The integrin lymphocyte function–associated antigen 1 (LFA-1; CD11a/CD18) is a key T cell adhesion receptor that mediates stable interactions with antigen-presenting cell (APC), as well as chemokine-mediated migration. Using our newly generated CD11a-mYFP knock-in mice, we discovered that naive CD8+ T cells reserve a significant intracellular pool of LFA-1 in the uropod during migration. Intracellular LFA-1 quickly translocated to the cell surface with antigenic stimulus. Importantly, the redistribution of intracellular LFA-1 at the contact with APC was maintained during cell division and led to an unequal inheritance of LFA-1 in divided T cells. The daughter CD8+ T cells with disparate LFA-1 expression showed different patterns of migration on ICAM-1, APC interactions, and tissue retention, as well as altered effector functions. In addition, we identified Rab27 as an important regulator of the intracellular LFA-1 translocation. Collectively, our data demonstrate that an intracellular pool of LFA-1 in naive CD8+ T cells plays a key role in T cell activation and differentiation.
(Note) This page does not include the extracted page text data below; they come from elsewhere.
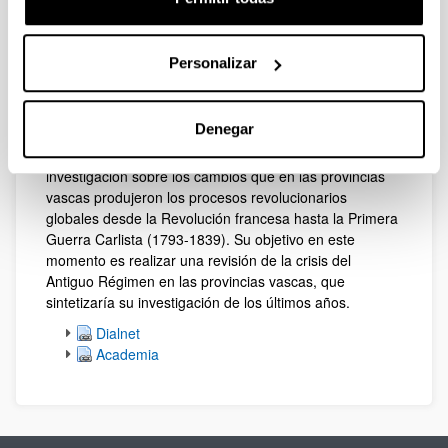
Historia Moderna en la UPV/EHU.
En una primera fase sus investigaciones se centraron
Personalizar
en el proceso de romanización del episcopado español,
esto es, en el tránsito de una jerarquía eclesiástica
controlada básicamente por el poder político de la
Denegar
Corona a otra fundamentalmente fidelizada por la Santa
Sede. En la actualidad desarrolla otra línea
investigación sobre los cambios que en las provincias
vascas produjeron los procesos revolucionarios
globales desde la Revolución francesa hasta la Primera
Guerra Carlista (1793-1839). Su objetivo en este
momento es realizar una revisión de la crisis del
Antiguo Régimen en las provincias vascas, que
sintetizaría su investigación de los últimos años.
Dialnet
Academia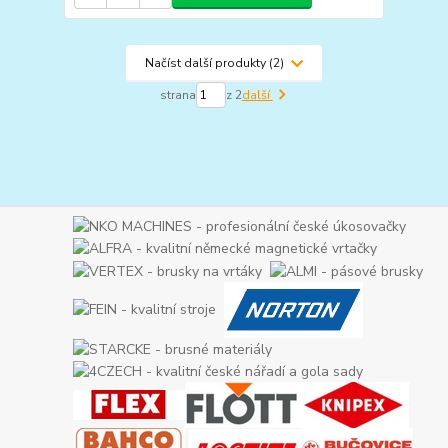
Načíst další produkty (2)
strana
z 2
další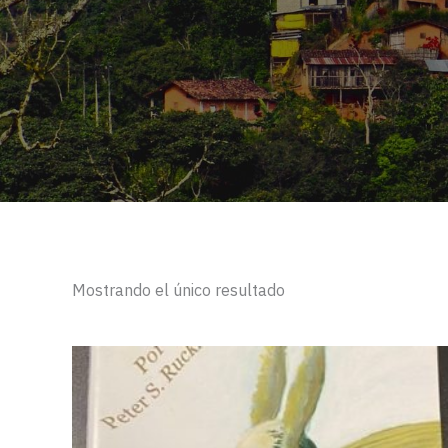
Mostrando el único resultado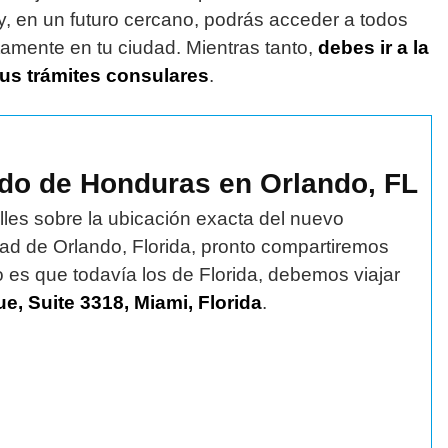
, en un futuro cercano, podrás acceder a todos
tamente en tu ciudad. Mientras tanto,
debes ir a la
tus trámites consulares
.
ado de Honduras en Orlando, FL
lles sobre la ubicación exacta del nuevo
d de Orlando, Florida, pronto compartiremos
o es que todavía los de Florida, debemos viajar
e, Suite 3318, Miami, Florida
.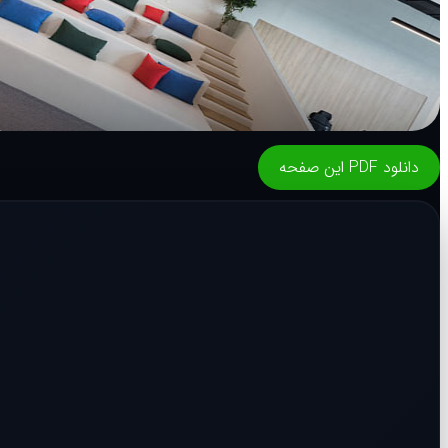
دانلود PDF این صفحه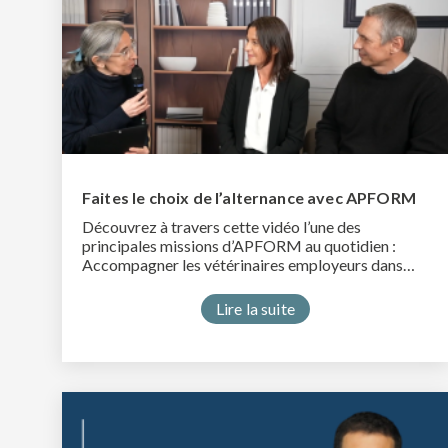
Faites le choix de l’alternance avec APFORM
Découvrez à travers cette vidéo l’une des
principales missions d’APFORM au quotidien :
Accompagner les vétérinaires employeurs dans…
Lire la suite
Targeted calcium influx boosts cytotoxic T lymphocyte function in the tumour microenvironment

Adoptive cell transfer utilizing tumour-targeting cytotoxic T lymphocytes (CTLs) is one of the most effective immunotherapies against haematological malignancies, but significant clinical success has not yet been achieved in solid tumours due in part to the strong immunosuppressive tumour microenvironment. Here, we show that suppression of CTL killing by CD4+CD25+Foxp3+ regulatory T cell (Treg) is in part mediated by TGFβ-induced inhibition of inositol trisphosphate (IP3) production, leading to a decrease in T cell receptor (TCR)-dependent intracellular Ca2+ response. Highly selective optical control of Ca2+ signalling in adoptively transferred CTLs enhances T cell activation and IFN-γ production in vitro, leading to a significant reduction in tumour growth in mice. Altogether, our findings indicate that the targeted optogenetic stimulation of intracellular Ca2+ signal allows for the remote control of cytotoxic effector functions of adoptively transferred T cells with outstanding spatial resolution by boosting T cell immune responses at the tumour sites.